Using the listing below, report all lines holding the word "Right".
* * * * * * *
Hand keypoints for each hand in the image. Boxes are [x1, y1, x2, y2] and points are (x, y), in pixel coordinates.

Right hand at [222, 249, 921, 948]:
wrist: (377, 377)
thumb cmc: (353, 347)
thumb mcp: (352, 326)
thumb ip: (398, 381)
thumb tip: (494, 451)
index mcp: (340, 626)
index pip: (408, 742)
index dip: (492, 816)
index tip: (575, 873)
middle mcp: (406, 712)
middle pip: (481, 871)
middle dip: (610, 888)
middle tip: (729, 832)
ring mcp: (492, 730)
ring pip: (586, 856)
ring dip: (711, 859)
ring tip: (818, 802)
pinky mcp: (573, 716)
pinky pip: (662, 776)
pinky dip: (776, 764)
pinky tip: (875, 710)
* * * * * * *
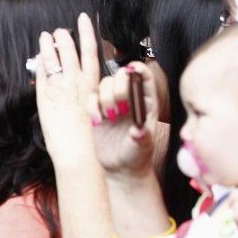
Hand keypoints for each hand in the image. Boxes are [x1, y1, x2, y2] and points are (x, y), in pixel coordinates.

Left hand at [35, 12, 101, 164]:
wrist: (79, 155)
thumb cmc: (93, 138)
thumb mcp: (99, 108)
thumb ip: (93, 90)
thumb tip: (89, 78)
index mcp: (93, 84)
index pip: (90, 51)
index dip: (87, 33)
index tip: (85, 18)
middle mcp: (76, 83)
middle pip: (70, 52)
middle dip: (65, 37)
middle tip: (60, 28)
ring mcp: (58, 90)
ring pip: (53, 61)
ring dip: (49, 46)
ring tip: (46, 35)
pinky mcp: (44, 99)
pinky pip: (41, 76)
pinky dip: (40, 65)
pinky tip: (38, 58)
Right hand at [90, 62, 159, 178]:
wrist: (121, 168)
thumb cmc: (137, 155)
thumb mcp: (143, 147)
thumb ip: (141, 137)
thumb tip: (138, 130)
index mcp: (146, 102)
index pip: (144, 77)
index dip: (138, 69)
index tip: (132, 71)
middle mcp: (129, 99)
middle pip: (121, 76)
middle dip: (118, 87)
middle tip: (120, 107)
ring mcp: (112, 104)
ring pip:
* * * * * * *
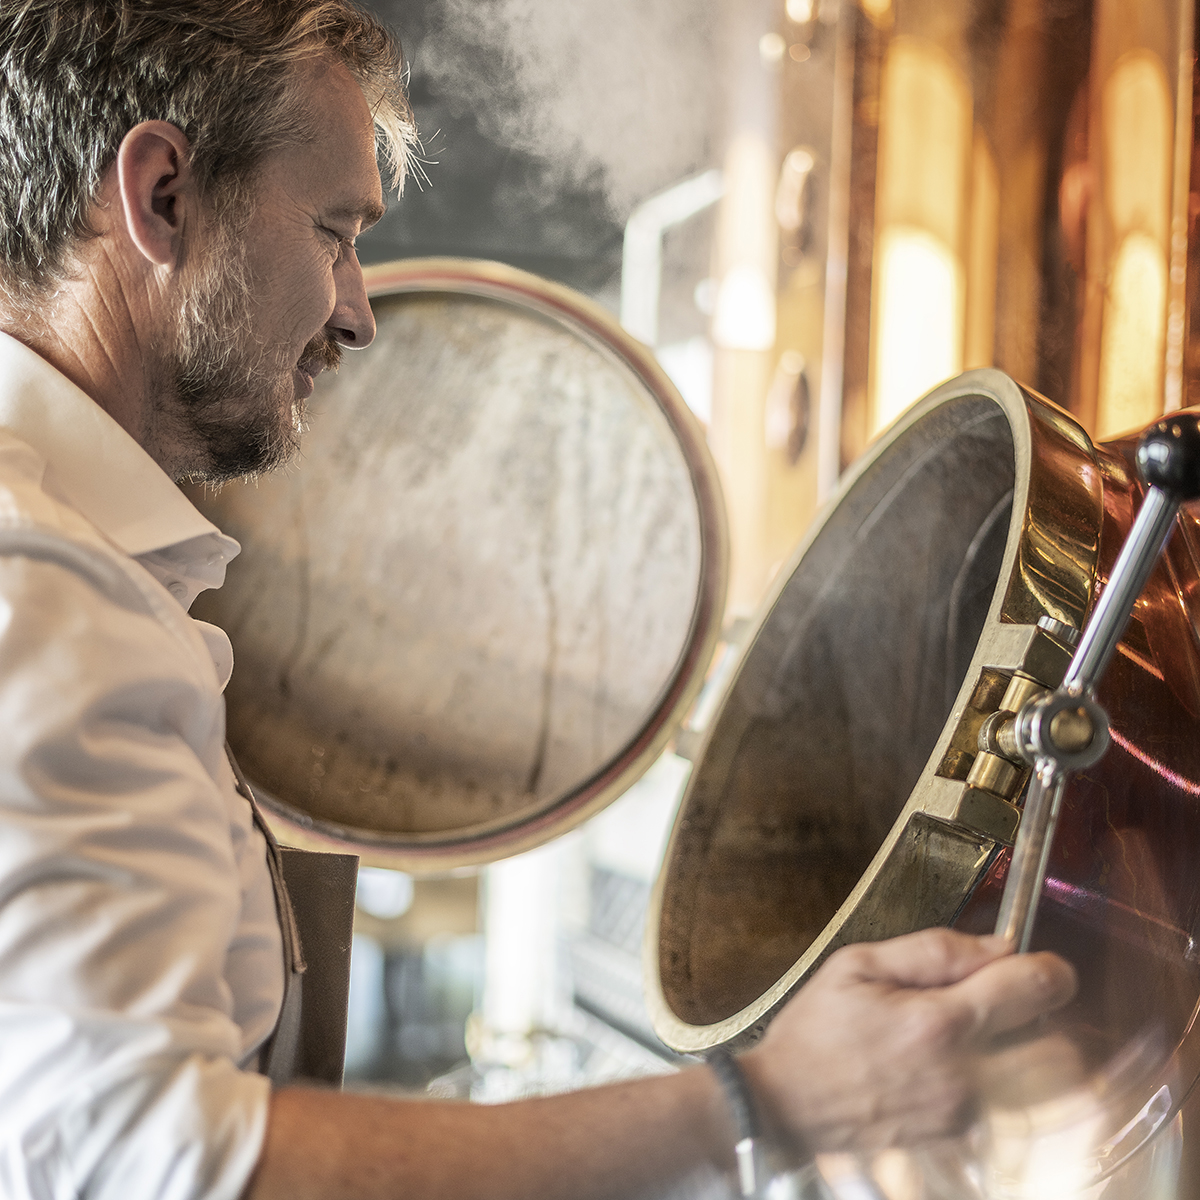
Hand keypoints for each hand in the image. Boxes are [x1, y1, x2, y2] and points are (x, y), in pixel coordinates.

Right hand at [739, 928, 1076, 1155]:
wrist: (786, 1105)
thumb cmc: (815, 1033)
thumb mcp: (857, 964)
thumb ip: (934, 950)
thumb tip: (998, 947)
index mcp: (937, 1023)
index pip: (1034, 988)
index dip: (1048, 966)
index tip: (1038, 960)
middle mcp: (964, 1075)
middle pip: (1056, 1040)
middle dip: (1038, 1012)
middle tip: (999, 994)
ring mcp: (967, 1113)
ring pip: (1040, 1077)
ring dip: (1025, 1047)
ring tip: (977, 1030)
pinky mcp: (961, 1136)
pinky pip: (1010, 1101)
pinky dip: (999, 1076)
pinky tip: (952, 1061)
* * * * * * *
Solution to this task:
Right hand at [222, 249, 921, 948]:
Right hand at [90, 62, 159, 178]:
Right hand at [739, 928, 1076, 1155]:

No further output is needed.